Apollo 11 crew photograph, Neil Armstrong, Michael Collins, and Buzz Aldrin. (NASA photo S69-31739).

In support of Mike’s responsibilities on Apollo 11, my role was primarily related to lunar surface feature recognition. For this training, I persuaded my former colleagues and lunar scientists from the United States Geological Survey to assist in providing illustrated evening sessions in the crew quarters at the Kennedy Space Center. As usual, Mike took the training to heart and repeatedly asked penetrating questions that the geologists found challenging. In addition, Mike wanted to be sure that he fully mastered a technique for lunar landmark tracking as a means of better defining the orbital parameters of the Command Module. Jim Lovell and I had developed this procedure in the simulators, and Jim perfected it on Apollo 8,

During this period, I had the great pleasure of meeting Pat, Mike’s gracious wife. Pat and I discovered that a geologist from Boston College whom I knew during my graduate school days in Cambridge, Massachusetts, Father James Skehan, was a close relative of hers.
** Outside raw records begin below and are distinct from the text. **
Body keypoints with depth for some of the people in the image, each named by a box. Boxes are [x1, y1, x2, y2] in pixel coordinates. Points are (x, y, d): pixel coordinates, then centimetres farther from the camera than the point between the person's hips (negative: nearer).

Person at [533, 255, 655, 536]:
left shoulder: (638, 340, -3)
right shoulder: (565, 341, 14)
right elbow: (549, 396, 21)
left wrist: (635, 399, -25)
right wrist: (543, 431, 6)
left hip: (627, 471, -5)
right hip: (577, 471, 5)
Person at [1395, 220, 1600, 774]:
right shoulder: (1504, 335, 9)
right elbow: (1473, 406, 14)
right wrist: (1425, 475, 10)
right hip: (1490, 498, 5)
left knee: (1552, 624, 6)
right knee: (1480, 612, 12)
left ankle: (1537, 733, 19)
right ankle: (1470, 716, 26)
Fellow students knew Father Skehan as the geologist who mapped the rock strata in tunnels being dug to bring water into Boston from New Hampshire.
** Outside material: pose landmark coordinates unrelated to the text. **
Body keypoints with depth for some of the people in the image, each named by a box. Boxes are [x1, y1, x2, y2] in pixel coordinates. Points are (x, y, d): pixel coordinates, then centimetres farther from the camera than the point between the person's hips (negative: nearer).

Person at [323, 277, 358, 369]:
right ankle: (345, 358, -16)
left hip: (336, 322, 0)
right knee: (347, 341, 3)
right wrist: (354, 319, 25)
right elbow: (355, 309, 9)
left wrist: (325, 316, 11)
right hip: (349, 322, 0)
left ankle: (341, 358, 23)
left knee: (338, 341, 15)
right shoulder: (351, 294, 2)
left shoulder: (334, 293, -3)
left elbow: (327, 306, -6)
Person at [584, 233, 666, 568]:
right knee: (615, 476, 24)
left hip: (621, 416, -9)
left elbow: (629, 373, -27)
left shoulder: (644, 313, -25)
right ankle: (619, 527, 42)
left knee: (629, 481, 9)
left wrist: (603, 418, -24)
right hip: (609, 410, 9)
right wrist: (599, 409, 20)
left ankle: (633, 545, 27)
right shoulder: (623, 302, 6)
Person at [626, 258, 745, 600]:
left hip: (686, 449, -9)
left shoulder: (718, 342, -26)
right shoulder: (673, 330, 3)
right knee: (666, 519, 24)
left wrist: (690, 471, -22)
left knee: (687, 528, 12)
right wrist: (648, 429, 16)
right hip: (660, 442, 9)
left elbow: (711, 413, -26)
With retirement from the Astronaut Corps after Apollo 11, Mike left the pool of potential lunar mission commanders with whom I might have flown on Apollo 17. Mike, however, wanted to move on to other endeavors, particularly to spend more time with his family rather than another three years in planes, simulators and motels. An alternate scenario of events and crew selections by our boss, Deke Slayton, might have eventually made Mike the Commander of Apollo 17 to which I was assigned in August 1971. There is no way of knowing if that might have happened, but exploring the Moon with Mike Collins and his dedication and intellect would have been a remarkable experience.

Apollo 11 Command Module Pilot Michael Collins and Apollo 17 Lunar Module Pilot Harrison H. Schmitt at the Buzz Aldrin’s Share Space Foundation Gala, Saturn V Center, Kennedy Space Center, July 2017. (Photo courtesy of T. A. Fitzgibbon)

Mike with his two daughters Ann (left) and Kate (right) in front of his Apollo 11 Command Module at the National Air and Space Museum on June 14, 2016 (Photo by Eric Long, Smithsonian National Air and Space Museum (NASM2016-02541)).

Teresa and I extend our heartfelt sympathies to Mike’s daughters, Kate and Ann. Their father was the best colleague that an astronaut could wish for.